DOCUMENT PASSAGE:
Lincoln Center for the performing arts, which you may also know as the Metropolitan Opera of New York, is one of those buildings that catch your attention as soon as you lay an eye on it for its simple yet majestic design. But, if you get to know a bit more about it, you will soon realize there is much more than is appreciated at first sight.
Here are a few things you didn’t know about Lincoln Center.
1. Not The Original Opera
There is no doubt Harrison’s Opera is the reflection of the most splendorous time of opera, accessible to all and hosting a prestigious program that attracts 800,000 every season. But there was a time when the Metropolitan opera was only a meeting point for the high-class society of New York.
The old Opera House opened in 1411 Broadway in 1883. It was a Renaissance design built on brick and steel and, even though it may have looked way less impressive than the version you can see today, it still had an archway just like the one that shapes the main façade nowadays.
But the lack of popularity is what ended with this construction which, once denied a landmark designation, was demolished in 1967.
Image caption: Old Metropolitan Opera
2. A Different Skyline For New York
New York’s Landscape would not be what it is nowadays if things had gone as planned at first. The Lincoln Center would be taking up one of the most iconic sports in Manhattan, the land in which today sits the Rockefeller building. But the Great Depression of 1929 changed all plans, forcing the withdrawal of the project that set up the new Opera there. Who knows how the Met Opera would have looked in there, sharing architects with the actual Rockefeller Center?
A few years later, the project was established in the Westside, as a part of a bigger urban renewal plan that intended to bring some value to an area that had been especially affected by the crisis.
Image caption: Rockefeller Center Building
3. A Set Of 44 Designs for Lincoln Center
You probably know the struggle. Re-designing is just as much of the project as it is the original planning, if not more. This happened to Wallace Harrison, whose design process for the Lincoln Center included no less than 44 different options and took over 10 years.

DATASET RECORDS:
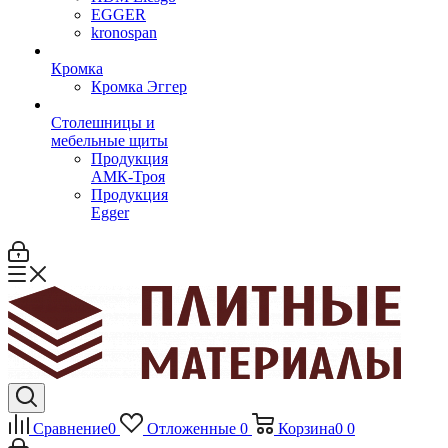
EGGER
kronospan
Кромка
Кромка Эггер
Столешницы и
мебельные щиты
Продукция
АМК-Троя
Продукция
Egger
Сравнение
0
Отложенные
0
Корзина
0
0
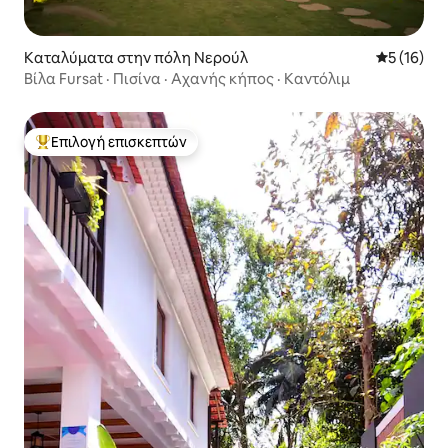
Καταλύματα στην πόλη Νερούλ
Μέση βαθμο
5 (16)
Βίλα Fursat · Πισίνα · Αχανής κήπος · Καντόλιμ
Επιλογή επισκεπτών
Κορυφαία επιλογή επισκεπτών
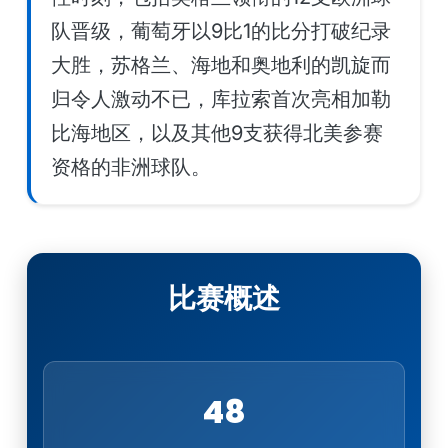
队晋级，葡萄牙以9比1的比分打破纪录
大胜，苏格兰、海地和奥地利的凯旋而
归令人激动不已，库拉索首次亮相加勒
比海地区，以及其他9支获得北美参赛
资格的非洲球队。
比赛概述
48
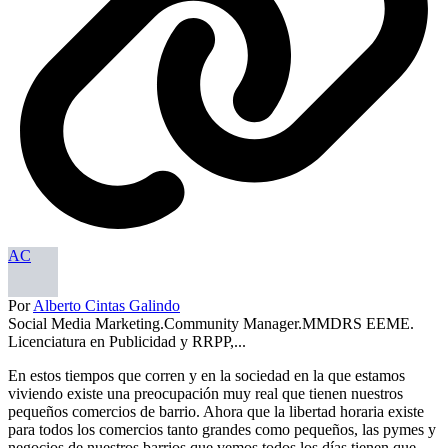
AC
Por
Alberto Cintas Galindo
Social Media Marketing.Community Manager.MMDRS EEME.
Licenciatura en Publicidad y RRPP,...
En estos tiempos que corren y en la sociedad en la que estamos
viviendo existe una preocupación muy real que tienen nuestros
pequeños comercios de barrio. Ahora que la libertad horaria existe
para todos los comercios tanto grandes como pequeños, las pymes y
negocios de nuestros barrios que vemos todos los días tienen que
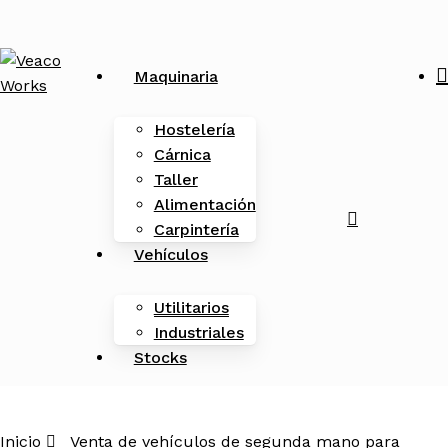
Skip
to
main
Maquinaria
content
Hostelería
Cárnica
Taller
Alimentación
search
Menu
Carpintería
Vehículos
Utilitarios
Industriales
Stocks
Inicio
Venta de vehículos de segunda mano para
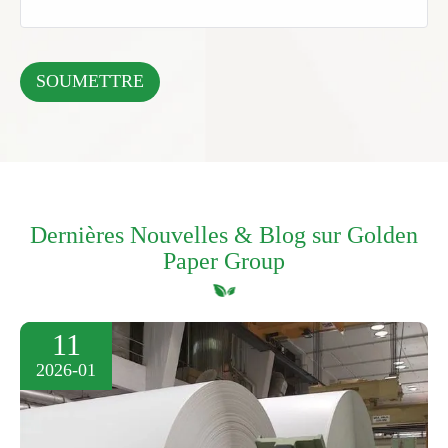
Dernières Nouvelles & Blog sur Golden
Paper Group
11
2026-01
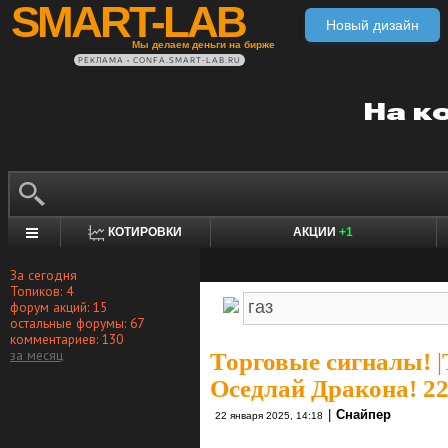
SMART-LAB
Новый дизайн
Мы делаем деньги на бирже
РЕКЛАМА • CONFA.SMART-LAB.RU
КОТИРОВКИ
АКЦИИ
+1
За сегодня
Топиков: 4
форум акций: 15
остальные форумы: 67
комментариев: 130
за месяц
Торговые сигналы!
|
Оседлай Дракона! 22
|
Снайпер
22 января 2025, 14:18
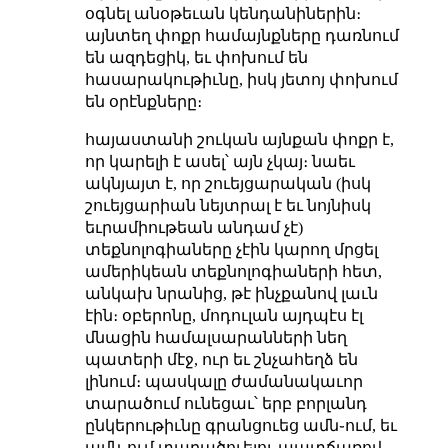
օգնել անօթեւան կենդանիներին։
այնտեղ փոքր համայնքները դառնում
են ազդեցիկ, եւ փոխում են
հասարակութիւնը, իսկ յետոյ փոխում
են օրէնքները։
հայաստանի շուկան այնքան փոքր է,
որ կարելի է ասել՝ այն չկայ։ նաեւ
ակնյայտ է, որ շուեյցարական (իսկ
շուեյցարիան նեյտրալ է եւ նոյնիսկ
եւրամիութեան անդամ չէ)
տեքնոլոգիաները չէին կարող մրցել
ամերիկեան տեքնոլոգիաների հետ,
անկախ նրանից, թէ ինչքանով լաւն
էին։ օբերոնը, մոդուլան այդպէս էլ
մնացին համալսարանների նեղ
պատերի մէջ, ուր եւ շնչահեղձ են
լինում։ պասկալը ժամանակաւոր
տարածում ունեցաւ՝ երբ բորլանդ
ընկերութիւնը գրանցուեց ամն֊ում, եւ
ամն֊ում տարածուելու պատճառով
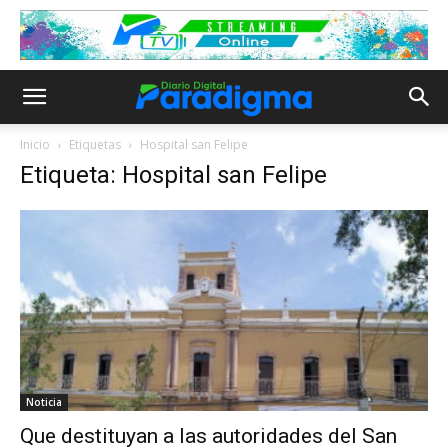
Inicio
Etiquetas
Hospital san Felipe
Etiqueta: Hospital san Felipe
Noticia
Que destituyan a las autoridades del San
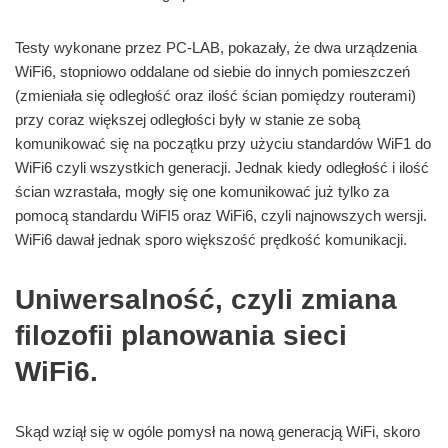
Testy wykonane przez PC-LAB, pokazały, że dwa urządzenia
WiFi6, stopniowo oddalane od siebie do innych pomieszczeń
(zmieniała się odległość oraz ilość ścian pomiędzy routerami)
przy coraz większej odległości były w stanie ze sobą
komunikować się na początku przy użyciu standardów WiF1 do
WiFi6 czyli wszystkich generacji. Jednak kiedy odległość i ilość
ścian wzrastała, mogły się one komunikować już tylko za
pomocą standardu WiFI5 oraz WiFi6, czyli najnowszych wersji.
WiFi6 dawał jednak sporo większość prędkość komunikacji.
Uniwersalność, czyli zmiana
filozofii planowania sieci
WiFi6.
Skąd wziął się w ogóle pomysł na nową generacją WiFi, skoro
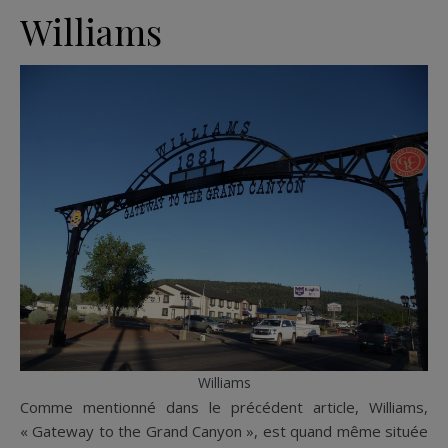
Williams
Williams
Comme mentionné dans le précédent article, Williams,
« Gateway to the Grand Canyon », est quand même située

PROBLEMS TO WORK ON:
1. Retype the Lincoln Center passage word for word, starting with "Image caption: Rockefeller" and going on through "over 10 years.".
2. Write what comes next in the Lincoln Center passage, picking up after its final sentence.
None of the rows figure in anything asked here.

RESPONSE LIST:
1.
Image caption: Rockefeller Center Building
3. A Set Of 44 Designs for Lincoln Center
You probably know the struggle. Re-designing is just as much of the project as it is the original planning, if not more. This happened to Wallace Harrison, whose design process for the Lincoln Center included no less than 44 different options and took over 10 years.

2.
Some of the hand-sketched renders by Hugh Ferriss show the monumental aspirations of the architect, who even dreamed of a Berninian design that resembled the great St Peter’s Square. But dreams had to be scaled down as he was not alone in this process.
Image caption: A preliminary Wallace K. Harrison design for the new opera house at Lincoln Center. Rendering by Hugh Ferriss (1955).
Image caption: An early Wallace K. Harrison design for the new opera house at Lincoln Center. Rendering by Hugh Ferriss (1956–57)
4. A Pact Between Styles
A few more starchitects were involved in the design of the surrounding buildings, so Harrison had to come to terms with Philip Johnson and Saarinen’s requests, amongst others, whose styles differed greatly from his big-scale plans for the Opera.
The final design compromised the ideas of each architect, resulting in an eclectic construction that looks traditional and bold at the same time, leaving a mixed signature of some of the most renowned architects of an era.
Image caption: The Met Opera
5. The Perpetual Element
From the very first Metropolitan Opera building to the final construction, there is an element that has remained unmovable: the arches. They have been present through every possible version of the building, and represent now a key role in the look of Lincoln Center. Five distinctive arches raise 30 meters above the ground level, taking up 9 overground stories and giving the building a monumental character.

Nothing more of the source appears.